In order to enabvle the SERIO_RAW module, thus getting raw access to the PS/2 device, the /sys filesystem must be mounted: mount -t sysfs sys /sys.

As the SERIO_RAW module doesn't always give the same major/minor device numbers for the PS/2 device, ALPSmouse hunts through /sys to figure out which device was allocated, and creates /dev/ALPStouchpad with the correct device number.

Hack for broken point stick

It seems that the point-stick in the Dualpoint in the D800 (And possibly the D600) is prone to failure. The failure mode is that it will spontaneously generate movement events. In my experience they are usually to the lower-left, though occasionally to the upper-right.
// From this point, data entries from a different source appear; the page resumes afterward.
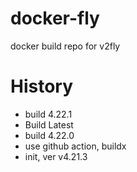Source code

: # docker-fly
docker build repo for v2fly

# History

* build 4.22.1
* Build Latest
* build 4.22.0
* use github action, buildx
* init, ver v4.21.3
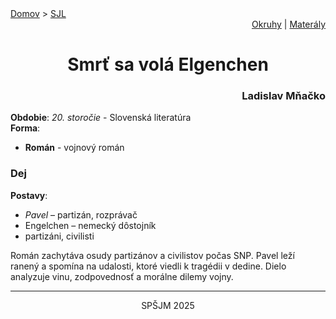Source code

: <div align="center">
    <div align="left">
        <a href="/README.md">Domov</a>
        >
        <a href="../SLOVENCINA.md">SJL</a>
    </div>
    <div align="right">
        <a href="../ustne-okruhy.org.md">Okruhy</a>
        |
        <a href="https://drive.google.com/drive/u/1/folders/1hWhZNvgWC-8cb7jK5zRorX9WfCzyq_WF">Materály</a>
    </div>
<h1>Smrť sa volá Elgenchen</h1>
    <div align="right">
        <h3>Ladislav Mňačko</h3>
    </div>
</div>

__Obdobie__: _20. storočie_ - Slovenská literatúra  
__Forma__:  
- **Román** - vojnový román

### Dej
__Postavy__:  
- *Pavel* – partizán, rozprávač  
- Engelchen – nemecký dôstojník  
- partizáni, civilisti

Román zachytáva osudy partizánov a civilistov počas SNP. Pavel leží ranený a spomína na udalosti, ktoré viedli k tragédii v dedine. Dielo analyzuje vinu, zodpovednosť a morálne dilemy vojny.

---
<div align="center">
    <p>SPŠJM 2025</p>
</div>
The partially alleviate this problem ALPSmouse can be told to ignore events from the point-stick. If the name "Broken" is set in the environment (e.g. export Broken=yes) then movement events from the point-stick are ignored.

Note that this isn't a perfect solution. The point-stick seems to take precedence and while it is generating a stream of movement events, the touch pad cannot get any events through.

When I reported this to Dell Service they were very helpful can came and replaced the whole keyboard unit under warranty. That is definitely the best option if available.